* **THE PROBLEM**:
Express the lines of all the rows below as a single JSON list of strings, one string per line, omitting blank lines. Leave the pictures out of the answer.

* **STORED ROWS**:
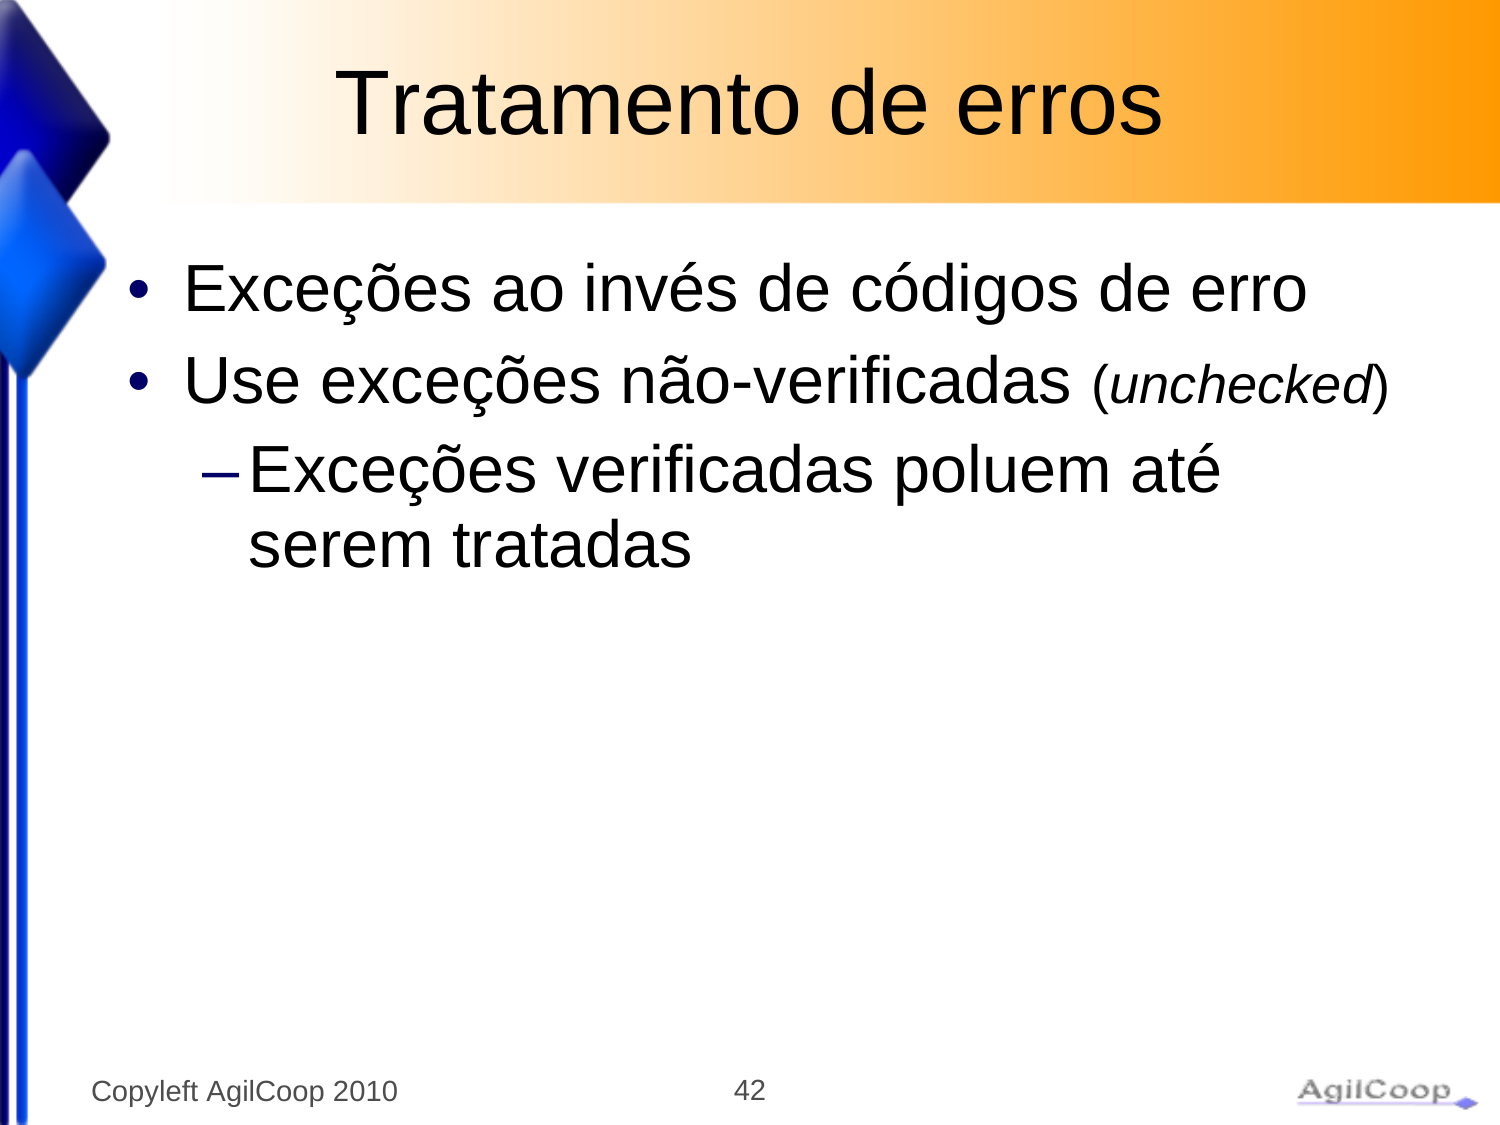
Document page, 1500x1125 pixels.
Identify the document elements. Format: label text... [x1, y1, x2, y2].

list Exceções ao invés de códigos de erro Use exceções não-verificadas (unchecked) Exceções verificadas poluem até serem tratadas [112, 243, 1426, 1006]
title Tratamento de erros [75, 8, 1426, 197]
picture [0, 0, 1500, 1125]
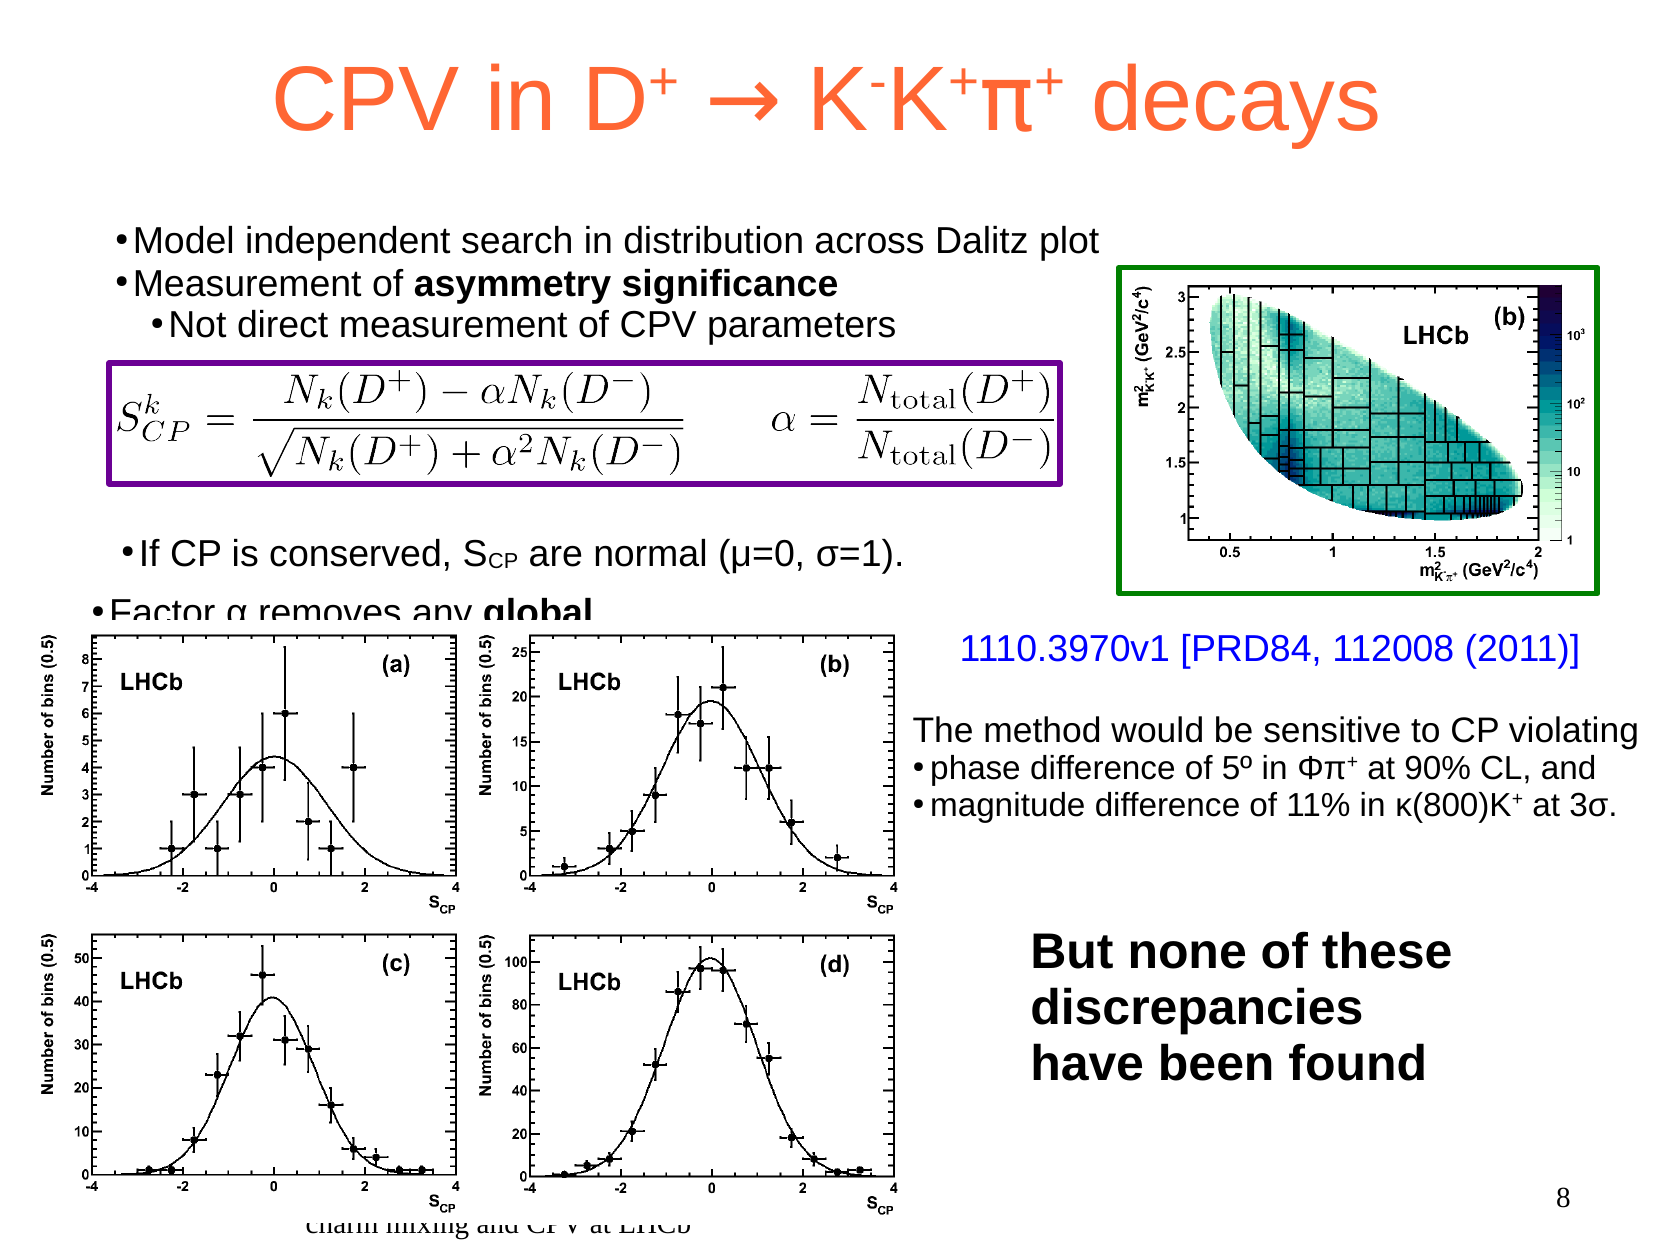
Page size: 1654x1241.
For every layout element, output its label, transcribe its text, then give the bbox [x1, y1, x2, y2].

text_box 1110.3970v1 [PRD84, 112008 (2011)] [944, 620, 1596, 677]
picture [1122, 270, 1595, 591]
picture [29, 620, 916, 1225]
text_box If CP is conserved, SCP are normal (μ=0, σ=1). [106, 503, 934, 573]
picture [112, 366, 1058, 481]
text_box But none of these discrepancies have been found [1015, 916, 1489, 1099]
title CPV in D+ → K-K+π+ decays [82, 44, 1571, 153]
text_box Model independent search in distribution across Dalitz plot Measurement of asymmetry significance Not direct measurement of CPV parameters [100, 212, 1115, 354]
text_box The method would be sensitive to CP violating phase difference of 5º in Φπ+ at 90% CL, and magnitude difference of 11% in κ(800)K+ at 3σ. [897, 702, 1654, 834]
text_box Factor α removes any global asymmetries [76, 563, 830, 620]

* **WORKED ANSWER**:
[
  "Document page, 1500x1125 pixels.",
  "Identify the document elements. Format: label text... [x1, y1, x2, y2].",
  "list Exceções ao invés de códigos de erro Use exceções não-verificadas (unchecked) Exceções verificadas poluem até serem tratadas [112, 243, 1426, 1006]",
  "title Tratamento de erros [75, 8, 1426, 197]",
  "picture [0, 0, 1500, 1125]",
  "Page size: 1654x1241.",
  "For every layout element, output its label, transcribe its text, then give the bbox [x1, y1, x2, y2].",
  "text_box 1110.3970v1 [PRD84, 112008 (2011)] [944, 620, 1596, 677]",
  "picture [1122, 270, 1595, 591]",
  "picture [29, 620, 916, 1225]",
  "text_box If CP is conserved, SCP are normal (μ=0, σ=1). [106, 503, 934, 573]",
  "picture [112, 366, 1058, 481]",
  "text_box But none of these discrepancies have been found [1015, 916, 1489, 1099]",
  "title CPV in D+ → K-K+π+ decays [82, 44, 1571, 153]",
  "text_box Model independent search in distribution across Dalitz plot Measurement of asymmetry significance Not direct measurement of CPV parameters [100, 212, 1115, 354]",
  "text_box The method would be sensitive to CP violating phase difference of 5º in Φπ+ at 90% CL, and magnitude difference of 11% in κ(800)K+ at 3σ. [897, 702, 1654, 834]",
  "text_box Factor α removes any global asymmetries [76, 563, 830, 620]"
]